Cette semaine, mardi-mercredi, c'était Nuremberg. Pour le pèlerinage annuel. Le monde de l'électronique et de l'informatique embarqué. Le monde, vraiment : on y vient des USA, du Québec, du Japon, pas mal de Chine et de Taïwan. Même d'Inde. Mais le principal est local, allemand : la puissance de feu de l'industrie allemande en direct-live. Pas de vains mots à la télévision. On y voit les hordes commerciales dans le même costard, nom de la boîte sur le col de chemise, cravates assorties aux couleurs de la société. Il paraît que le matin, une bonne heure avant l'ouverture du salon, tout le monde nettoie avant le speech du patronn qui distribue bon et mauvais points. Efficacité. Les filles (qui sont des employées même des entreprises !) sont derrière le bar, et servent à boire, à manger, tout le temps — oui, c'est très genderisé, trop même, ça frappe. Plaquettes à foison. Démos impressionnantes, attractions récréatives, on doit rivaliser d'imagination pour attirer le regard ; les asiatiques, sagement derrière le comptoir, l'anglais peu assuré, sont les grands perdants de la comm'. Et encore, c'était beaucoup plus avant. "Avant", tout le monde en parle avec des larmes dans les yeux — je n'ai connu que la queue de la comète, mais je me souviens, il y a 10 ans, oui... Et encore, je n'ai connu que la France : ici, à présent, c'est vingt fois moins environ (l'année dernière, il y avait 30 stands dans le plus grand des salons français, RTS). La France est morte, l'Allemagne nous dévore au Frühstück. Aïe.

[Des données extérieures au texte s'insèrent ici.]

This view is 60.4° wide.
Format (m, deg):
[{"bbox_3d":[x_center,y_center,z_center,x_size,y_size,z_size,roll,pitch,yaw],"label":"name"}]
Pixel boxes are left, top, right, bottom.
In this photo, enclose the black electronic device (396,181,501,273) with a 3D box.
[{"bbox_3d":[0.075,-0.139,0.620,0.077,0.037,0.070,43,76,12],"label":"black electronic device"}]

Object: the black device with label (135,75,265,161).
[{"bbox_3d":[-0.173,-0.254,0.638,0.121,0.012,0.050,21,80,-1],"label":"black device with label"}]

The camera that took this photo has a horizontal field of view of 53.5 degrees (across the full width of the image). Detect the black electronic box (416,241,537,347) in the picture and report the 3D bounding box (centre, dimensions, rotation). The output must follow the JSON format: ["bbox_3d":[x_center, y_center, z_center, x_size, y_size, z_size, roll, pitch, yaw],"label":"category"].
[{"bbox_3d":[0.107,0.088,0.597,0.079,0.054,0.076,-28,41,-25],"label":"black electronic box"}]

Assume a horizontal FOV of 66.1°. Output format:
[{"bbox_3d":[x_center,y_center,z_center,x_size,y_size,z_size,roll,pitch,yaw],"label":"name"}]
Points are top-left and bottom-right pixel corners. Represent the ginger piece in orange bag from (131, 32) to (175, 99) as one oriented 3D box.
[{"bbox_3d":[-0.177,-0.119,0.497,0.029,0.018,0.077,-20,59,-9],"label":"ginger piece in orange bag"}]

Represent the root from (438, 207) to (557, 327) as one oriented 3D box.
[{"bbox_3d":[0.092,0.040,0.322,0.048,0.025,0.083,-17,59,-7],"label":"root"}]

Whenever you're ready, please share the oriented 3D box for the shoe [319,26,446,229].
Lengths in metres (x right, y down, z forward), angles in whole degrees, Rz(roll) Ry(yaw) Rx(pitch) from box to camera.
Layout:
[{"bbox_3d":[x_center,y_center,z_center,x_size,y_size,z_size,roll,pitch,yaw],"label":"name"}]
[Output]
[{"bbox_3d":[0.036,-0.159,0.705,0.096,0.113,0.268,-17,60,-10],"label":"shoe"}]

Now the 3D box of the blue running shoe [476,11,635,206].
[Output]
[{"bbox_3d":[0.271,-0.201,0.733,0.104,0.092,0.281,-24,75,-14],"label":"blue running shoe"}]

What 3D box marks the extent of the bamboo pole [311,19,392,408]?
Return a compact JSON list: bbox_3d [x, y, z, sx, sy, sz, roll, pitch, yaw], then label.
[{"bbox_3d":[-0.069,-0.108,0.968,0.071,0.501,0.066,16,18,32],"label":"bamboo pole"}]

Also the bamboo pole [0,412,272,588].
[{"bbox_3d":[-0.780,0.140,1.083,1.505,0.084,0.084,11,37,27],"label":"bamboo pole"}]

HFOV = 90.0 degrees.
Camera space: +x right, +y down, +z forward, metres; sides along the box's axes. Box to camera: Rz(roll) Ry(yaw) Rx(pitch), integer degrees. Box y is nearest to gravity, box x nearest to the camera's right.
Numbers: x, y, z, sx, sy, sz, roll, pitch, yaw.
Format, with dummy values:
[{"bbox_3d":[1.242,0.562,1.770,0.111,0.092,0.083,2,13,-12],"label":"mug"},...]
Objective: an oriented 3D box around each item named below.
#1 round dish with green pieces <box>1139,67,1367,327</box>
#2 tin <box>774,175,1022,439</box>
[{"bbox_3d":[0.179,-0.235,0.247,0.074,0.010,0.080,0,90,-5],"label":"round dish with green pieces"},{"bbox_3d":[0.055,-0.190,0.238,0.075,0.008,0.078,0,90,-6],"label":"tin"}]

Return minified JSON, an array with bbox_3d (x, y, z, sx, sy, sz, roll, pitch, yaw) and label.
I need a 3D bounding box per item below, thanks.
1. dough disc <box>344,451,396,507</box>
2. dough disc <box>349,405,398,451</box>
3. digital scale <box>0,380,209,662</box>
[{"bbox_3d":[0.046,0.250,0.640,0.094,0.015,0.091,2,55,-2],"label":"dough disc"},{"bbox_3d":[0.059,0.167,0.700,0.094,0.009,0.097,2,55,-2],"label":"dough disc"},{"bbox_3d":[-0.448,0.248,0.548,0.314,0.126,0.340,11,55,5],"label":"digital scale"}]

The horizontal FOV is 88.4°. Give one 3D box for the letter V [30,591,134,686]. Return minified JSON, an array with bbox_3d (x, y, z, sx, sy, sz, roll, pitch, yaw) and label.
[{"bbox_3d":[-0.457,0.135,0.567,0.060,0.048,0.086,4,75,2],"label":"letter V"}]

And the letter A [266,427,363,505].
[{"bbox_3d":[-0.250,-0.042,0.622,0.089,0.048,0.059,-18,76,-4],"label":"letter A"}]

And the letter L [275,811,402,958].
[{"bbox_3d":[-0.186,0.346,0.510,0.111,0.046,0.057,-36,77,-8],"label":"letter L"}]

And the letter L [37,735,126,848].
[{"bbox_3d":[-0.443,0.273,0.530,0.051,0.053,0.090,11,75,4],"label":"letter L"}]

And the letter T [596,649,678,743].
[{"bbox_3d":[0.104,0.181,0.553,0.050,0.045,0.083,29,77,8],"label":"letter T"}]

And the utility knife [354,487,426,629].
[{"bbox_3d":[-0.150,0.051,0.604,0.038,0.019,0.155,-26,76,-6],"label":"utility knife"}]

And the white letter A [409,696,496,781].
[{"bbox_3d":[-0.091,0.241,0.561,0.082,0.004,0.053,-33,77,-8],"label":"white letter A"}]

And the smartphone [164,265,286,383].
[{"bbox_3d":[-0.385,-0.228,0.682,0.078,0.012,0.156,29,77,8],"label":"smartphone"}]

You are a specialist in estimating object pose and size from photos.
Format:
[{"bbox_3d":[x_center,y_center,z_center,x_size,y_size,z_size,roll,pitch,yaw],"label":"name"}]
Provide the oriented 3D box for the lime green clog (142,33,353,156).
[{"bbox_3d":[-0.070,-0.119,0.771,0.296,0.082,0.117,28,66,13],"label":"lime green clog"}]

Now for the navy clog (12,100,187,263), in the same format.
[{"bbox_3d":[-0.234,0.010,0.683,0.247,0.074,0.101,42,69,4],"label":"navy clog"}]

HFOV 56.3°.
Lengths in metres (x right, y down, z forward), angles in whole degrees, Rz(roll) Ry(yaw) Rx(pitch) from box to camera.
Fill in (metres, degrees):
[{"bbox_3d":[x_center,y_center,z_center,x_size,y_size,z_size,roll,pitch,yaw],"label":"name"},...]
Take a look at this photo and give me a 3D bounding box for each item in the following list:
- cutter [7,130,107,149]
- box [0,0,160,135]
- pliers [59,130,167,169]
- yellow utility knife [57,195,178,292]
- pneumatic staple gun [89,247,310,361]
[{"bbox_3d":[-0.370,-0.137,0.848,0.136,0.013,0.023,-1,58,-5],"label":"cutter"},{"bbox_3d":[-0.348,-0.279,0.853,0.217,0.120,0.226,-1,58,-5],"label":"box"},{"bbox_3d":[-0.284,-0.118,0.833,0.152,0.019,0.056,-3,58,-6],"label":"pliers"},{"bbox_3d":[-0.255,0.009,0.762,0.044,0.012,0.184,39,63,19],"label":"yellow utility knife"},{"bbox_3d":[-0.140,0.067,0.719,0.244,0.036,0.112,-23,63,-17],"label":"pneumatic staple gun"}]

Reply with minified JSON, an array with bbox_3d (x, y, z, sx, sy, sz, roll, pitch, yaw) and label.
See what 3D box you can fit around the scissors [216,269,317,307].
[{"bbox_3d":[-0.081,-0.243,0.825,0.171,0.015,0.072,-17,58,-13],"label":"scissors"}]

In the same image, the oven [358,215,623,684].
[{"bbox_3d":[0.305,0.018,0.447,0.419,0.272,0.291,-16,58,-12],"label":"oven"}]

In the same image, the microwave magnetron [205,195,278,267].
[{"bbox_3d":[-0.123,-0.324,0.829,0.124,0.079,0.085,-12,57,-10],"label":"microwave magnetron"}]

L'embedded world de Nuremberg, c'est à la fois la promesse d'un monde meilleur — la crise semble toucher à sa fin, les projets sont solides et devraient aboutir, le public a gagné en qualité d'après des témoignages concordants —, et le désespoir de notre pauvre état hexagonal exsangue. On sait (et on voit !!) pourtant la différence : le tissu d'entreprises de tailles intermédiaires, qui fabriquent des produits, qui ont la masse critique en terme de ressources internes (100 à 300 personnes) et de cash, qui font de la marge, qui ont un marché interne suffisant pour se développer. En France, les clients sont mous, subventionnés, et au final le bout de la chaîne de sous-traitance n'a intérêt qu'à travailler pour les mastodontes du militaro-industriel ou de l'avionique étatiques, qui au moins paient, mais dont on peut tout de même se lamenter quand on constate que 40.000 personnes (dont 2/3 d'ingénieurs) ne peuvent pas fournir le service d'une société d'expertise d'une dizaine de personnes. La France est lamentable. Mais on ne veut pas le voir. Pourtant, on sait comment prendre l'avantage sur notre cousin germain rigide. Simplement, on n'en a plus les couilles, il n'y a plus de jus, aucune ambition, aucune force, pas de rage. Nous sommes des mous. C'est ça qui est réellement déprimant.